Idea 3: You said it was an aluminum cylinder.  We can look up the density of aluminum; we know the mass by dividing the cylinder's weight by g, meaning the mass is 110 g.  The cylinder's volume is its mass divided by its density.  Fantastic!  Any OTHER ideas?  No?  

My idea: I look at the cylinder, or at least the part of the cylinder that was facing away from the audience.  "It says right here on the cylinder, written clearly in permanent marker, "42 mL".  Okay, okay, it's a trick.  Ha ha ha.  The point has been not to get the right answer, but to have this particular conversation.  I've got the accurate volume pre-measured (I pre-measured using the water displacement approach), the same way a cooking show will have a soufflé pre-baked so the audience doesn't have to sit through the, um, less exciting parts of the cooking process.

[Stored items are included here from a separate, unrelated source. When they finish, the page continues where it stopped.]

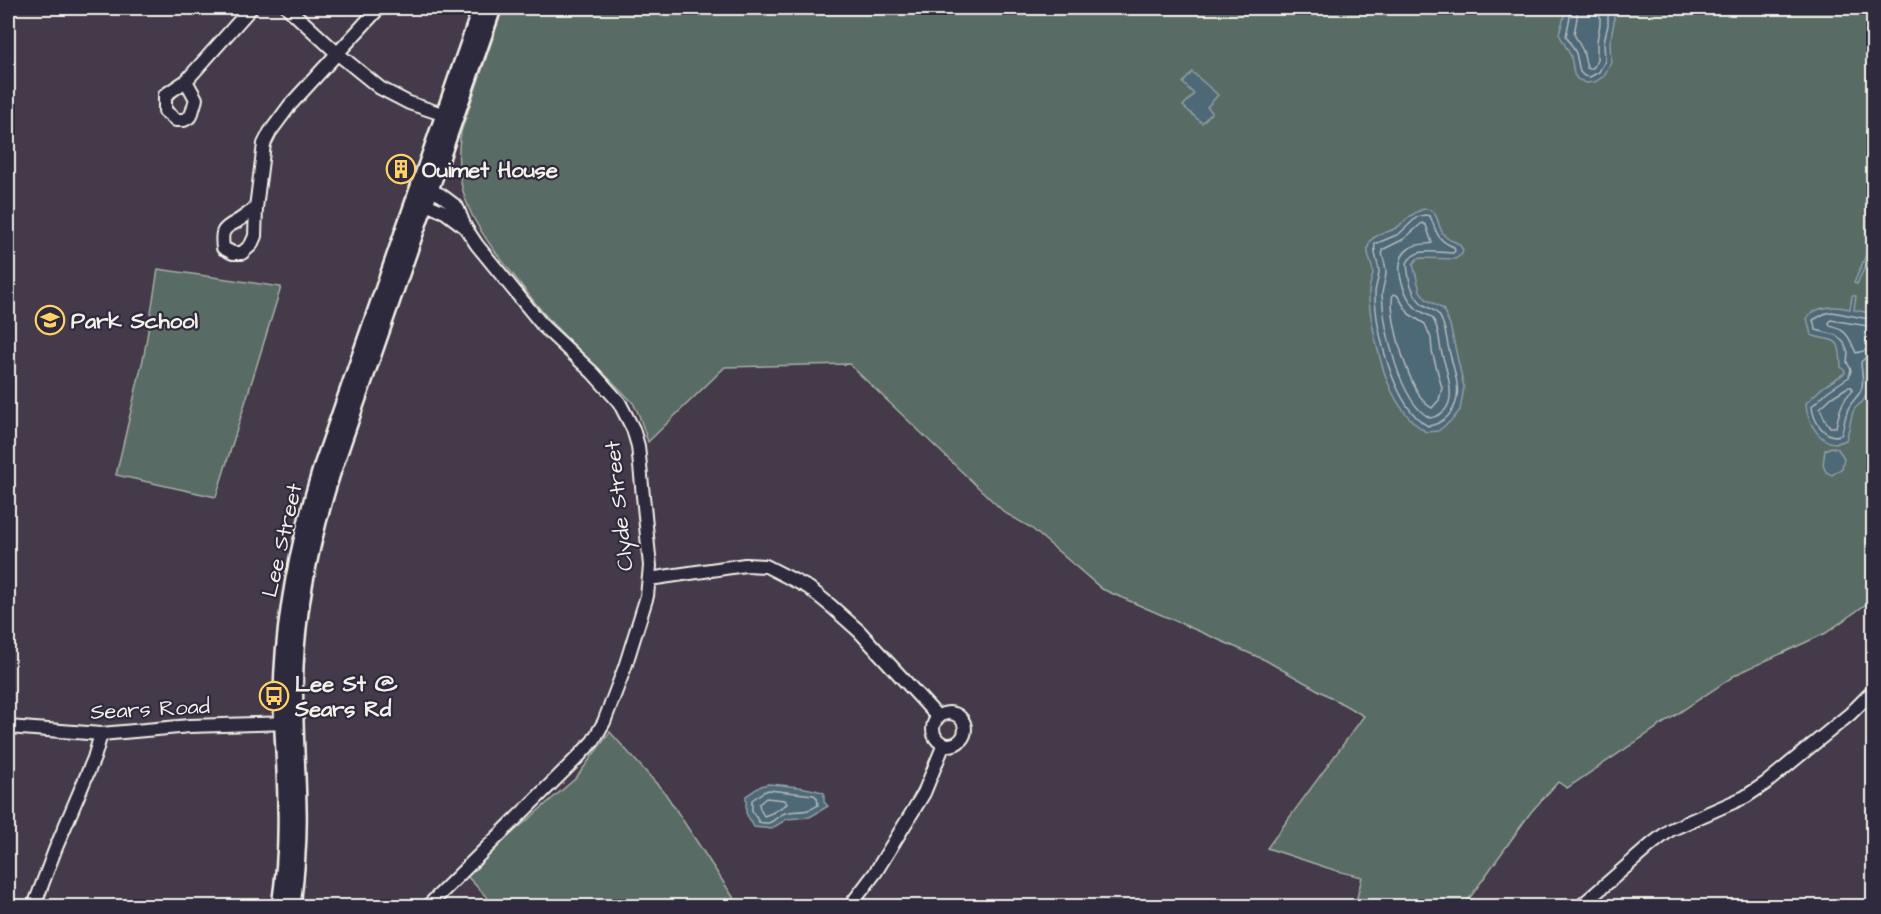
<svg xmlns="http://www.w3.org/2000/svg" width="1881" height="914" viewBox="0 0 1881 914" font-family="'Architects Daughter',sans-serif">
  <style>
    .green { fill: #596c65; stroke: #a6aea6; stroke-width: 1.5 }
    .water { fill: #4e6777; stroke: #909ea4; stroke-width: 1.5 }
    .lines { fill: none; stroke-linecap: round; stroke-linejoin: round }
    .shore { stroke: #b2babb; stroke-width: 1.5 }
    .minor-casing { stroke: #f4f1e8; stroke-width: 16 }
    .major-casing { stroke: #f4f1e8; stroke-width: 20 }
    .minor { stroke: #2f2a3d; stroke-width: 12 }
    .major { stroke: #2f2a3d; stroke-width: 15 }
    .labels { text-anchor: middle; stroke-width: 4.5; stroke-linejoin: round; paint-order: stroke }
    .poi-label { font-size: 22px; font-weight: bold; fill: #f4f1e8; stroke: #2f2a3d; text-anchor: start }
    .street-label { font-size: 22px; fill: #f4f1e8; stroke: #2f2a3d }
  </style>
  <rect width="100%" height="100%" fill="#443a49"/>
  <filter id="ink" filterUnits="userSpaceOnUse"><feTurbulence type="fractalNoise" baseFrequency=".0167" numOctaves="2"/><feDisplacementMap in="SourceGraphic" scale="12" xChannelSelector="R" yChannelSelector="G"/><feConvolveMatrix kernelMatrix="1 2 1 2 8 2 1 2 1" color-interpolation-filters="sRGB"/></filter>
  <g filter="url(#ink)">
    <g class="green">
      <path d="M 503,8 L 1873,8 L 1873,599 L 1826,633 L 1737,674 L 1567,788 L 1558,782 L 1531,812 L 1464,906 L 1355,906 L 1362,877 L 1337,871 L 1267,848 L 1364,716 L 1265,660 L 1102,589 L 1030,527 L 1005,513 L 849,364 L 725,367 L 648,442 L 639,415 L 633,403 C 608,376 580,352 555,326 C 539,309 525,290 511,272 C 476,229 450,191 461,132 Z"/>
      <polygon points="158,269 281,287 216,497 116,475 144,355"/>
      <polygon points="610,732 665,793 739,906 495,906 465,874 576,778"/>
    </g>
    <g class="water">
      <polygon points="1564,8 1614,8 1614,22 1610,42 1611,62 1604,76 1595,82 1586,83 1577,79 1574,74 1571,56 1559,34 1564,17"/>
      <polygon points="1192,72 1218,95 1207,107 1212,112 1202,123 1183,106 1194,94 1183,83"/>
      <path d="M 1424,209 C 1442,209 1435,230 1447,238 C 1455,244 1456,239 1463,250 L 1462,254 L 1455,259 L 1422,258 L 1417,259 L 1413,264 L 1420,291 L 1426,299 L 1443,309 L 1450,325 L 1464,387 L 1460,410 L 1453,419 L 1438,431 L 1426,432 C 1391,409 1381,367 1373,328 C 1371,316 1368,303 1369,291 C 1369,285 1372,280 1373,273 C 1373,263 1364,253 1370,242 C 1373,235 1387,233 1394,229 C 1406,223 1409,213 1424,209 Z"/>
      <polygon points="1873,209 1873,236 1869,258 1857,284 1854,283 1866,255"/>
      <path d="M 1852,296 L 1856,296 L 1854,310 L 1870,313 L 1873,317 L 1873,361 L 1867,365 C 1869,376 1871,392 1862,402 C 1858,406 1855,406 1853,412 C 1850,421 1849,431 1846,440 C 1823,452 1806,422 1806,403 L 1823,387 L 1845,373 L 1845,371 L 1841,367 C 1840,334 1837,344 1811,335 L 1807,318 C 1816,305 1836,306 1850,309 Z"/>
      <polygon points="1831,447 1838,449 1844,458 1842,468 1832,475 1826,472 1823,465 1825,450"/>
      <path d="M 768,784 C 782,785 813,788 824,793 L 824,802 L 828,806 L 810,817 L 787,819 L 771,829 L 754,827 L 746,813 L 746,796 L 761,786 Z"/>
    </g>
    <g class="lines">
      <g class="shore">
        <polyline points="1569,8 1570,17 1566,36 1576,53 1580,72 1584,76 1590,77 1599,72 1605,61 1604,42 1608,25 1608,8"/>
        <polyline points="1577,8 1577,18 1574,34 1583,51 1587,68 1590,69 1594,67 1597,60 1597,41 1600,24 1600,8"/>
        <path d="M 1425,215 L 1430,216 C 1437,232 1436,240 1454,247 L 1455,251 L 1453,253 C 1436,253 1416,246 1407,263 C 1408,277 1411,296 1424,305 C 1429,308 1435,310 1439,315 C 1446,326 1446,338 1449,350 C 1454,372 1466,397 1448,416 C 1442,422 1437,425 1428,426 C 1394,408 1375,330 1375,294 C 1375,286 1379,279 1379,271 C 1378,261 1373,255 1375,244 L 1399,234 L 1417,217 Z"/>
        <path d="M 1422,223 L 1426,225 L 1432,243 C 1425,245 1417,243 1410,248 C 1390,260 1403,297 1417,309 C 1422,313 1429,314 1433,319 C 1439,328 1439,340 1441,350 C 1446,371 1464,411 1430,418 C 1399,402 1384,328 1382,295 C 1382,288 1386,280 1386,272 C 1386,264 1382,258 1382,250 L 1404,239 Z"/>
        <path d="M 1393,294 L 1397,295 L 1409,314 L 1425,324 L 1431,338 L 1432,351 L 1442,388 L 1439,400 L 1432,408 C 1411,400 1387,314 1393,294 Z"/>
        <path d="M 1874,320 L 1832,312 L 1826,313 L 1813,320 L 1816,330 L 1836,335 L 1844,343 L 1848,353 L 1847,362 L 1851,370 L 1849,377 L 1828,391 L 1812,406 C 1813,421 1825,440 1841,435 C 1844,426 1845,415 1849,407 C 1853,399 1860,396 1862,387 C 1864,378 1861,371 1861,362 L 1866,357 L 1874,356"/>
        <path d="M 1874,327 L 1831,320 L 1829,323 L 1830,326 C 1847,329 1850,339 1856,353 L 1874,348"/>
        <path d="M 1848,387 L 1852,387 L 1852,391 C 1841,401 1839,413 1836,427 L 1830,427 L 1825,420 L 1820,408 L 1832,397 Z"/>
        <path d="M 769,790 L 814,795 L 817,798 L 818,805 C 808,813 797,810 785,813 C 774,817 774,826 759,822 L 752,811 L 752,800 L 763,792 Z"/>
        <polygon points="766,798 785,800 787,804 772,813 764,816 760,809 759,804"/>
      </g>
      <g class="minor-casing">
        <g id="minor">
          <polyline points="288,8 338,54 380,88 409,103 451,117"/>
          <polyline points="186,81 196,99 191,116 184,120 176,120 165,111 165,95 186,81 251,8"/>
          <polyline points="423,187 441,195 457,207 465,227 477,245 544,327 593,373 619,402 633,429 638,446 650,566 647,596 625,667 604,722 593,741 577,758 428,906"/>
          <polyline points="418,201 445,212 465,227"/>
          <path d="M 256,208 C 250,212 243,218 236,222 C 222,229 221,232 223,248 L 233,253 L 242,253 L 251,245 L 255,236 L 256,208 L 264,144 L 270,132 L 290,105 L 379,8"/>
          <polyline points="649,579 745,565 766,566 809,588 831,606 859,631 938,717"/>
          <circle cx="949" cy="729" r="16"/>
          <polyline points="8,727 101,734 190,726 290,723"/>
          <polyline points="34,906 55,850 94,758 101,734"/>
          <polyline points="850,906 875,873 924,793 944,744"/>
          <polyline points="1581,906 1652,844 1670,830 1745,797 1766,783 1850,714 1874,690"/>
        </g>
      </g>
      <g class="major-casing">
        <g id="major">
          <path d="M 280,906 C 285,873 287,839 286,806 C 286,769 282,732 282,696 C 283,617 299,541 322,466 L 481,8"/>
          <path d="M 292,906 C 296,874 299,840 298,807 C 297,759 293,713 295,666 C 298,599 313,533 333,470 L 493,8"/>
        </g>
      </g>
      <use href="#minor" class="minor"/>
      <use href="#major" class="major"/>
    </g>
  </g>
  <defs>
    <g id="building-ring" transform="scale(1.5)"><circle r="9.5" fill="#2f2a3d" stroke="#ffd166" stroke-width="1.5"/><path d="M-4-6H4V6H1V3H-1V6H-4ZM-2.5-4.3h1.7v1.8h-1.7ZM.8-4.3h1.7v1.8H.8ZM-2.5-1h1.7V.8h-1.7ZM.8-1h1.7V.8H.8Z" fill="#ffd166"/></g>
    <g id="school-ring" transform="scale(1.5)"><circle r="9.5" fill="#2f2a3d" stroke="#ffd166" stroke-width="1.5"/><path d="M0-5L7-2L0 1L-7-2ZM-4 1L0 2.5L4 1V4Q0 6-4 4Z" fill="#ffd166"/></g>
    <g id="bus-ring" transform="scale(1.5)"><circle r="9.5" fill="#2f2a3d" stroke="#ffd166" stroke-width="1.5"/><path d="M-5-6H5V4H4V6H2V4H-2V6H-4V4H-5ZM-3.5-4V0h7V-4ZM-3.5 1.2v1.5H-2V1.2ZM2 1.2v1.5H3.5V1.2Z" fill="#ffd166"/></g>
  </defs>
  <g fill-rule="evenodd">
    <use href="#building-ring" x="401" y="169"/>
    <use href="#school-ring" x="50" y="320"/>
    <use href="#bus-ring" x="274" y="696"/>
  </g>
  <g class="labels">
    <g class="poi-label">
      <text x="422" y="177">Ouimet House</text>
      <text x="71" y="328">Park School</text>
      <text x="295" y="691">Lee St @<tspan x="295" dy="25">Sears Rd</tspan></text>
    </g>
    <g class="street-label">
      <text transform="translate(618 506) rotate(-96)" y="8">Clyde Street</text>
      <text transform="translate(281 540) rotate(-77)" y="8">Lee Street</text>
      <text transform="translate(150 708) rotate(-3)" y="8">Sears Road</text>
    </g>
  </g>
  <rect width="1881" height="914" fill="none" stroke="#2f2a3d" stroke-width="30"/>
  <rect x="15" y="15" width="1851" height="884" fill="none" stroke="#f4f1e8" stroke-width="2" filter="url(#ink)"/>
</svg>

I use google to find that 42 mL is equal to 4.2x10^-5 m^3.

And now we can do the buoyant force calculation.  The buoyant force is (1000 kg/m^3)(4.2 x 10^-5)(10 N/kg) = 0.42 N.  The reading on the scale will be (1.1 N - 0.42 N) which should be about 0.7 N.  

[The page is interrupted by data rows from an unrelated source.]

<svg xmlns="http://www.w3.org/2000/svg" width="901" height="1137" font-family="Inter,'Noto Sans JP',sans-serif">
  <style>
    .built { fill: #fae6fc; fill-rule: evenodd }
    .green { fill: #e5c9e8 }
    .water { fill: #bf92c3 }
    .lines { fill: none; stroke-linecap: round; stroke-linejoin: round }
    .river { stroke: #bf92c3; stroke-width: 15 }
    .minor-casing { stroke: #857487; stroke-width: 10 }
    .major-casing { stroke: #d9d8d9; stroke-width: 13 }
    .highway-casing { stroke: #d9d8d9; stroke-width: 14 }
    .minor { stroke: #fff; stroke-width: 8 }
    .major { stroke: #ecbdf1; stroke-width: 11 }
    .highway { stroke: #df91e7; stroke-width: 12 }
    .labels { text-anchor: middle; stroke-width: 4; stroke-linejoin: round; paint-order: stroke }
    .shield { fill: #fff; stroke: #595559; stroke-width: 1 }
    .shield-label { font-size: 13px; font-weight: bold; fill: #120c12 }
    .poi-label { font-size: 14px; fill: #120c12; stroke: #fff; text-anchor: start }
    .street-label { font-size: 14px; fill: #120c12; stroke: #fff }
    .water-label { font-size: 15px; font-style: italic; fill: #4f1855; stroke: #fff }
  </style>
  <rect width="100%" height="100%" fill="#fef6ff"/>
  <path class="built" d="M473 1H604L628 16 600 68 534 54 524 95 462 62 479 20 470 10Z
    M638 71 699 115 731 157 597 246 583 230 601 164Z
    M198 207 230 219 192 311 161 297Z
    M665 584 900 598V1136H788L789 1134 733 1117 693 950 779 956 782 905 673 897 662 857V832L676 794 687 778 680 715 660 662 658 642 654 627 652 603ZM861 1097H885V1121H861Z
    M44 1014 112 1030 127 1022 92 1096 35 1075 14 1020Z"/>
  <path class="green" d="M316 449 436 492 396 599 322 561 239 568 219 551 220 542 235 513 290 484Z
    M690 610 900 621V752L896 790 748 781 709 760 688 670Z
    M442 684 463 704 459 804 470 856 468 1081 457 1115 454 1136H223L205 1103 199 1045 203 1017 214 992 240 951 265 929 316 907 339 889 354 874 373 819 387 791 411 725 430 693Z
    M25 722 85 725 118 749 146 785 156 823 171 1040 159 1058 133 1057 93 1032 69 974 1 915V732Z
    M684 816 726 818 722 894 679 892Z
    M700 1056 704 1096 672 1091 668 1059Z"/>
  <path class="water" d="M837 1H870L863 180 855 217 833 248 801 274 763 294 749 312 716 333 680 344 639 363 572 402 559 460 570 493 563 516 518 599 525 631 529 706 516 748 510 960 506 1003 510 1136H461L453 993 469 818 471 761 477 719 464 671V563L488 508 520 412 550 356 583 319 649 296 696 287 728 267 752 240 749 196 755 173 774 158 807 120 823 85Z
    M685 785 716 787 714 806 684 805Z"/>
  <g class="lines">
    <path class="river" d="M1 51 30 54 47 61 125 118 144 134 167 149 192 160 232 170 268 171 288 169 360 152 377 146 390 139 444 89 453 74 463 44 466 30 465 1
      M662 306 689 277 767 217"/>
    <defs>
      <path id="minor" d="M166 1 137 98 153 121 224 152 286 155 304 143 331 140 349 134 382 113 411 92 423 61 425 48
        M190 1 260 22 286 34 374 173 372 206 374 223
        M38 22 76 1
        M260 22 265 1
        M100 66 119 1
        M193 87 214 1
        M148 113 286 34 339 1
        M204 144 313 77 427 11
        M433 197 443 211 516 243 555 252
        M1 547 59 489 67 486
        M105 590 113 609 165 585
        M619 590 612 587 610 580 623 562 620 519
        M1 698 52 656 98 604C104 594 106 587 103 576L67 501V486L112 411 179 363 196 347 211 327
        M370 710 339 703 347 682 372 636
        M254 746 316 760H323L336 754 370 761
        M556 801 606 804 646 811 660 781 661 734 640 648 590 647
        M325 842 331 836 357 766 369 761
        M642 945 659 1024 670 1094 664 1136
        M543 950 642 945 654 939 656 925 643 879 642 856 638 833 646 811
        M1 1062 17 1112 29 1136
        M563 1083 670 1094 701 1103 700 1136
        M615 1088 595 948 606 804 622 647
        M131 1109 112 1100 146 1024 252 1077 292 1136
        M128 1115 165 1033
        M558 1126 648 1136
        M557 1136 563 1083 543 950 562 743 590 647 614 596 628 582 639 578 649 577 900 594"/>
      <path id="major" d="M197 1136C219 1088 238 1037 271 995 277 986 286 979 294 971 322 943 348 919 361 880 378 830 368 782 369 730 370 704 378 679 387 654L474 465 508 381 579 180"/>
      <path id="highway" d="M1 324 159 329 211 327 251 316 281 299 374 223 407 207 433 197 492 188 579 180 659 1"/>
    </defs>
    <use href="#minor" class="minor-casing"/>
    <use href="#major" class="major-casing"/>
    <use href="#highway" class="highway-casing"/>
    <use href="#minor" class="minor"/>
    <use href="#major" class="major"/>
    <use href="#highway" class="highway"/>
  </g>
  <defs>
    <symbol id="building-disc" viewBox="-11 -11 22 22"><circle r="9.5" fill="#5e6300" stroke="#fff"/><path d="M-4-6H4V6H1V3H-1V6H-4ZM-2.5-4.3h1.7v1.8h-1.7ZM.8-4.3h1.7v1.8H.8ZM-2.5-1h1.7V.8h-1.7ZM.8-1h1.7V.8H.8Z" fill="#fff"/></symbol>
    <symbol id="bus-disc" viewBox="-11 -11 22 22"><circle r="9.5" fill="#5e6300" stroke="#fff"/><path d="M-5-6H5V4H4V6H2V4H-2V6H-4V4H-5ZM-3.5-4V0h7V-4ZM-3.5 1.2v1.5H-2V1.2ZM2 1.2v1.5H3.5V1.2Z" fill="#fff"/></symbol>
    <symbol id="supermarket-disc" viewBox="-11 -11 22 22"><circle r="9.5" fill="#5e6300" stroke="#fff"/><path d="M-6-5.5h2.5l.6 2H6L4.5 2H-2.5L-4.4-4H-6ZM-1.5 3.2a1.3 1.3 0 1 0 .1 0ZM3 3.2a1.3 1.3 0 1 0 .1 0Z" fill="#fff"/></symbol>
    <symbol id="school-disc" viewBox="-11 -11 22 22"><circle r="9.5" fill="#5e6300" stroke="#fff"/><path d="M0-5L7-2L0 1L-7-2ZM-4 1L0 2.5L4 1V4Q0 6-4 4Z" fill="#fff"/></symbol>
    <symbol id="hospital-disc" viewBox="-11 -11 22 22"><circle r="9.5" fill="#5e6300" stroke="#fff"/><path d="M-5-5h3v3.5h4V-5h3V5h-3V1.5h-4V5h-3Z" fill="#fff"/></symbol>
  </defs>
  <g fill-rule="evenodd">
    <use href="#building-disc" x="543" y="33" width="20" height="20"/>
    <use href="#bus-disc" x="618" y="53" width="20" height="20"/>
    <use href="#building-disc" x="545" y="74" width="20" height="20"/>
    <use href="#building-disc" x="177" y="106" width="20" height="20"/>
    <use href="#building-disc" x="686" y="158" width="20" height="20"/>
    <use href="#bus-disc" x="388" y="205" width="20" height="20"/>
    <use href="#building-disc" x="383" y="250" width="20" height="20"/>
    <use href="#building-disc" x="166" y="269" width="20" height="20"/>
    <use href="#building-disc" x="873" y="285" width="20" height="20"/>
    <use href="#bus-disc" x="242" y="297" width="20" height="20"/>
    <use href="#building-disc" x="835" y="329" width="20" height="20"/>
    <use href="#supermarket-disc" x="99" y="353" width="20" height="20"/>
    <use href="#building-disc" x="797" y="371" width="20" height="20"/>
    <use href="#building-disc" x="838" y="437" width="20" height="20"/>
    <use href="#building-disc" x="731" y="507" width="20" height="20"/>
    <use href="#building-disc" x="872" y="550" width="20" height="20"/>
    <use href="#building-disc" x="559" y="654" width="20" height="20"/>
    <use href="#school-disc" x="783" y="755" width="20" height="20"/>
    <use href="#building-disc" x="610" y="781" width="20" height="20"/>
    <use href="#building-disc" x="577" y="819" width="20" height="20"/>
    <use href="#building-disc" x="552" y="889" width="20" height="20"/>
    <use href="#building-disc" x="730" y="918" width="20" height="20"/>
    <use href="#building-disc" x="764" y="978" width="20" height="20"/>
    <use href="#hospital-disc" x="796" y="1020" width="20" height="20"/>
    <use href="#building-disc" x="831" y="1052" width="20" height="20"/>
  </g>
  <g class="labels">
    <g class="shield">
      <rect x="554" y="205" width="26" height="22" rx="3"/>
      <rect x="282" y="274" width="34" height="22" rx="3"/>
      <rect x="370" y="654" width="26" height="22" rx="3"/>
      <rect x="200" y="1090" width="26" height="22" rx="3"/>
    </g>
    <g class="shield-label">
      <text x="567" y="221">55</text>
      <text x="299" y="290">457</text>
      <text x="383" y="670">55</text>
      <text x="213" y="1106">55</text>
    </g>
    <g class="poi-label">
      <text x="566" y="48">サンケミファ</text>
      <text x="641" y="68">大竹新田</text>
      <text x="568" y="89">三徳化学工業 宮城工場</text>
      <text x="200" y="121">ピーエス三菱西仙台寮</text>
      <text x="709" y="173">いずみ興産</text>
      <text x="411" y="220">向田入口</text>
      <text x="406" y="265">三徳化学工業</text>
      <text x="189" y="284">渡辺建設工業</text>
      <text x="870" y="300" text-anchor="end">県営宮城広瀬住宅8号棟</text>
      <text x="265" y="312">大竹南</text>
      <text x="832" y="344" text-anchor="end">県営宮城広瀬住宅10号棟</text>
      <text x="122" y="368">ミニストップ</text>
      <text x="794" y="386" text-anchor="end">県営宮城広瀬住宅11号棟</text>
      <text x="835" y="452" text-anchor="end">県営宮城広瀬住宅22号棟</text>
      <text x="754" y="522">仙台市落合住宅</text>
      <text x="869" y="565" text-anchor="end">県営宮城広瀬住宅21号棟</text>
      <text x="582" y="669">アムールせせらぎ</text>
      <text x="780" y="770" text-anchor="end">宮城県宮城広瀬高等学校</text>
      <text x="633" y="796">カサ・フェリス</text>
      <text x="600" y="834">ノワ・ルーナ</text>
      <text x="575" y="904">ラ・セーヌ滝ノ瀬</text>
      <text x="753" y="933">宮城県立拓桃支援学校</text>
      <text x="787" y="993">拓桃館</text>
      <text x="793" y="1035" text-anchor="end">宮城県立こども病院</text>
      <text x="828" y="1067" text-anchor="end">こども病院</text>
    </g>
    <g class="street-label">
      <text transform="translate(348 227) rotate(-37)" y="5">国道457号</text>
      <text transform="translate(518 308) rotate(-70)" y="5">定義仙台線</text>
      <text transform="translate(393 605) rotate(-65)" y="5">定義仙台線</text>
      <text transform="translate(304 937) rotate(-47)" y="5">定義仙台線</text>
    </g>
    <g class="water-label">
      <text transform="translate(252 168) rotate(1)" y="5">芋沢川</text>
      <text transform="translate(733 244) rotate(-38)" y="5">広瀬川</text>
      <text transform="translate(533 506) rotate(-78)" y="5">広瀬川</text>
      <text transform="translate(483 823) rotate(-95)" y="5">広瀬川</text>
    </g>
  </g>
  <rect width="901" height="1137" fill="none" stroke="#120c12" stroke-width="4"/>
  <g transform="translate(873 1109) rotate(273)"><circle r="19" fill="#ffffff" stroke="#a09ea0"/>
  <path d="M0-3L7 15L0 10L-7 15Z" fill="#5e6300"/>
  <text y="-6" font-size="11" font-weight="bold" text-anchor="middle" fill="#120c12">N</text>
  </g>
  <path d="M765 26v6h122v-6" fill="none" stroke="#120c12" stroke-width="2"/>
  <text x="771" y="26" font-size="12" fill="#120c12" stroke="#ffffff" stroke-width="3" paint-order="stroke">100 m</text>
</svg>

Sure enough, I press collect on the app connected to my force probe, submerge the cylinder... and the reading drops from 1.1 N to 0.7 N.  

Physics works.

Extensions:  So many great questions you can ask.  Does submerging halfway down make the buoyant force greater than, less than, or equal to 0.21 N?  

How would the scale reading change if the cylinder touched the bottom of the beaker?

What if you put the beaker on a platform scale and submerged the cylinder, without allowing it to touch the bottom of the beaker?  What would the platform scale read?  This one's rather complex.  I analyze this question here.



1 comment:

  1. A version that takes a little more setup: 1. Fill a large graduated cylinder halfway with corn oil. 2. Use a long solid cylinder--doesn't have to be aluminum; we have iron cylinders that act as cores for solenoids. 3. The tricky part is attaching a string around it lengthwise beforehand, then another string up to the scale. 4. The point is that we're going to take scale readings while the rod is various degrees of submerged in the oil, and use dimensions of the rod to get a graph from which we can get the density of the oil. Something like, buoyant force as a function of volume submerged. As a bonus, we don't need the density of the rod at all in order to do this. ...I haven't had enough time to do this lab in a few years, but it's fun. Just... save some hassle and make sure the graduated cylinder is in a nice, large basin so if it gets knocked over, the oil is contained.